-------- Data extracts --------

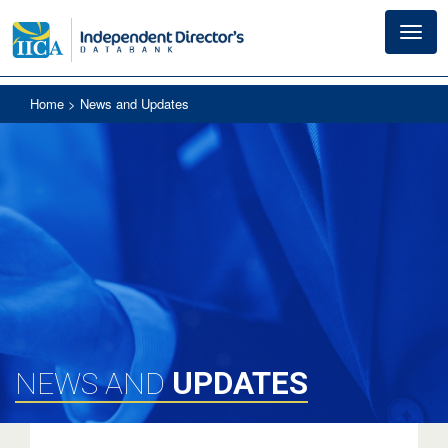
Toggl
navig
Home
> News and Updates
UPDATES
NEWS AND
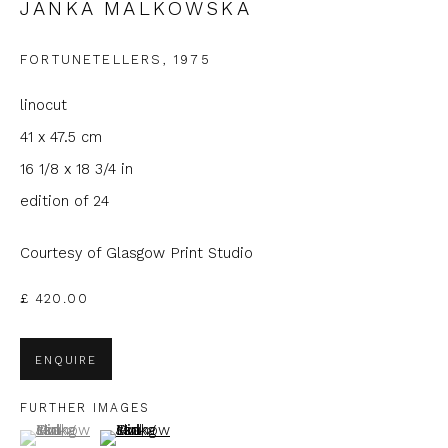
JANKA MALKOWSKA
Email *
FORTUNETELLERS
,
1975
linocut
Phone *
41 x 47.5 cm
16 1/8 x 18 3/4 in
edition of 24
SIGNUP
Courtesy of Glasgow Print Studio
* denotes required fields
We will process the personal data you have supplied to
£ 420.00
communicate with you in accordance with our
Privacy Policy
. You
can unsubscribe or change your preferences at any time by
clicking the link in our emails.
ENQUIRE
FURTHER IMAGES
(View a larger image of thumbnail 1 )
, currently selected.
, currently selected.
, currently selected.
(View a larger image of thumbnail 2 )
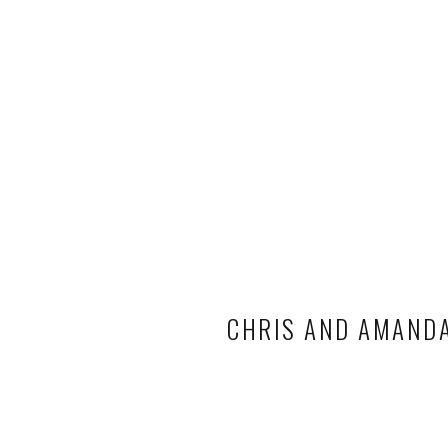
CHRIS AND AMANDA 
WEDDI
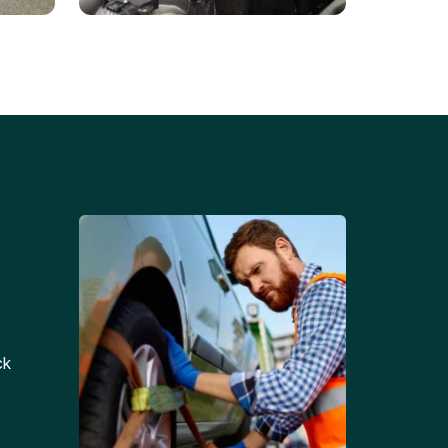
Battery Replacements
Professional battery
tion
replacement services for cars
and trucks.
ck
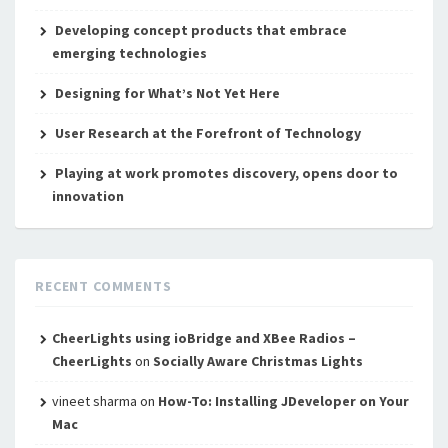
Developing concept products that embrace
emerging technologies
Designing for What’s Not Yet Here
User Research at the Forefront of Technology
Playing at work promotes discovery, opens door to
innovation
RECENT COMMENTS
CheerLights using ioBridge and XBee Radios –
CheerLights
on
Socially Aware Christmas Lights
vineet sharma
on
How-To: Installing JDeveloper on Your
Mac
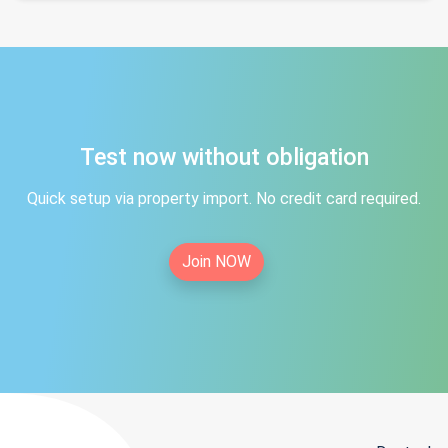
Test now without obligation
Quick setup via property import. No credit card required.
Join NOW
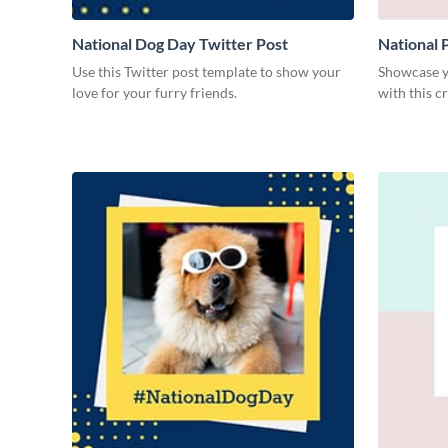
National Dog Day Twitter Post
National 
Use this Twitter post template to show your
Showcase yo
love for your furry friends.
with this c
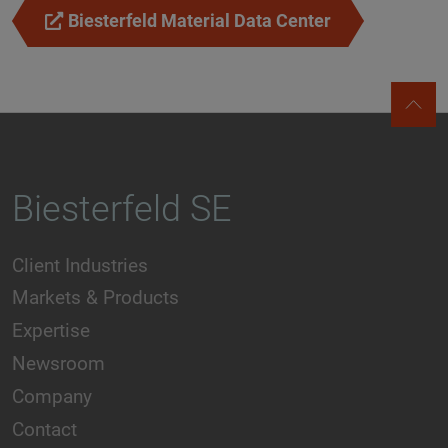
Biesterfeld Material Data Center
Biesterfeld SE
Client Industries
Markets & Products
Expertise
Newsroom
Company
Contact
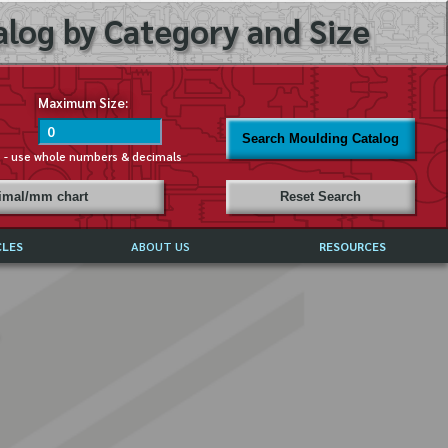
log by Category and Size
Maximum Size:
Search Moulding Catalog
s - use whole numbers & decimals
cimal/mm chart
Reset Search
CLES
ABOUT US
RESOURCES
ABOUT MIRROR REFLECTIONS
REFFERALS & TESTIMONIALS
DISCLAIMER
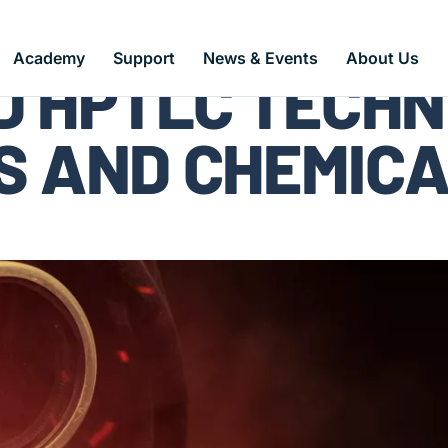
Academy
Support
News & Events
About Us
 HPTLC TECHN
S AND CHEMIC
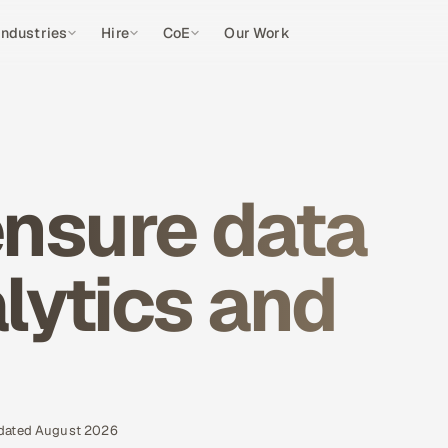
Industries
Hire
CoE
Our Work
?
nsure data
alytics and
pdated August 2026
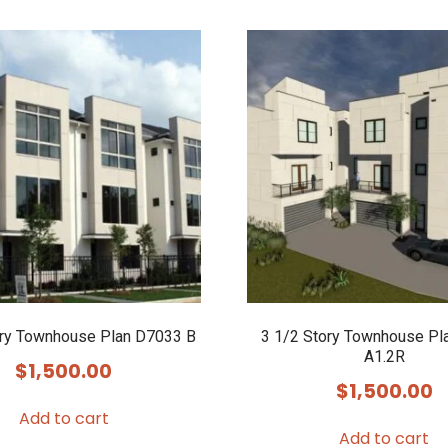
ory Townhouse Plan D7033 B
3 1/2 Story Townhouse Pl
A1.2R
$
1,500.00
$
1,500.00
Add to cart
Add to cart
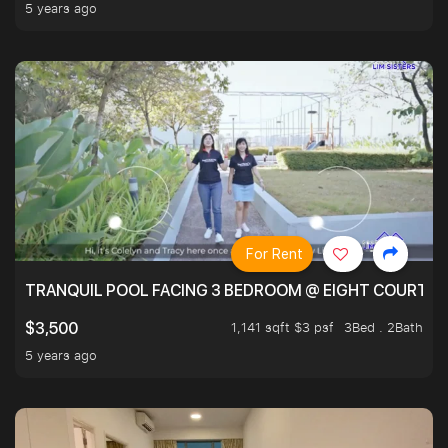
5 years ago
For Rent
TRANQUIL POOL FACING 3 BEDROOM @ EIGHT COURTYA
1,141 sqft $3 psf
3Bed . 2Bath
$3,500
5 years ago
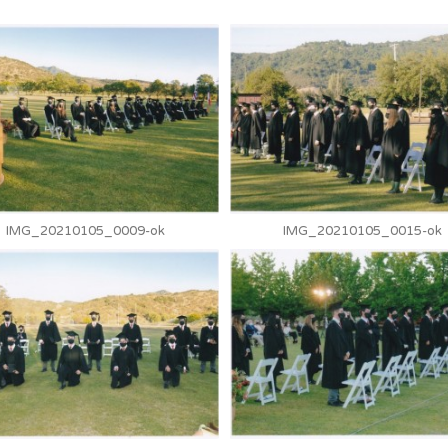
IMG_20210105_0009-ok
IMG_20210105_0015-ok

--------

Work required:
The required output is the listing above reproduced exactly, pictures removed.

Output for this exercise:
Toggl
navig
Home
> News and Updates
UPDATES
NEWS AND
JANKA MALKOWSKA
Email *
FORTUNETELLERS
,
1975
linocut
Phone *
41 x 47.5 cm
16 1/8 x 18 3/4 in
edition of 24
SIGNUP
Courtesy of Glasgow Print Studio
* denotes required fields
We will process the personal data you have supplied to
£ 420.00
communicate with you in accordance with our
Privacy Policy
. You
can unsubscribe or change your preferences at any time by
clicking the link in our emails.
ENQUIRE
FURTHER IMAGES
(View a larger image of thumbnail 1 )
, currently selected.
, currently selected.
, currently selected.
(View a larger image of thumbnail 2 )
CHRIS AND AMANDA 
WEDDI
Battery Replacements
Professional battery
tion
replacement services for cars
and trucks.
ck
Developing concept products that embrace
emerging technologies
Designing for What’s Not Yet Here
User Research at the Forefront of Technology
Playing at work promotes discovery, opens door to
innovation
RECENT COMMENTS
CheerLights using ioBridge and XBee Radios –
CheerLights
on
Socially Aware Christmas Lights
vineet sharma
on
How-To: Installing JDeveloper on Your
Mac
Test now without obligation
Quick setup via property import. No credit card required.
Join NOW
National Dog Day Twitter Post
National 
Use this Twitter post template to show your
Showcase yo
love for your furry friends.
with this c
Biesterfeld Material Data Center
Biesterfeld SE
Client Industries
Markets & Products
Expertise
Newsroom
Company
Contact
log by Category and Size
Maximum Size:
Search Moulding Catalog
s - use whole numbers & decimals
cimal/mm chart
Reset Search
CLES
ABOUT US
RESOURCES
ABOUT MIRROR REFLECTIONS
REFFERALS & TESTIMONIALS
DISCLAIMER
Academy
Support
News & Events
About Us
 HPTLC TECHN
S AND CHEMIC
Industries
Hire
CoE
Our Work
?
nsure data
alytics and
pdated August 2026
ory Townhouse Plan D7033 B
3 1/2 Story Townhouse Pl
A1.2R
$
1,500.00
$
1,500.00
Add to cart
Add to cart
5 years ago
For Rent
TRANQUIL POOL FACING 3 BEDROOM @ EIGHT COURTYA
1,141 sqft $3 psf
3Bed . 2Bath
$3,500
5 years ago
IMG_20210105_0009-ok
IMG_20210105_0015-ok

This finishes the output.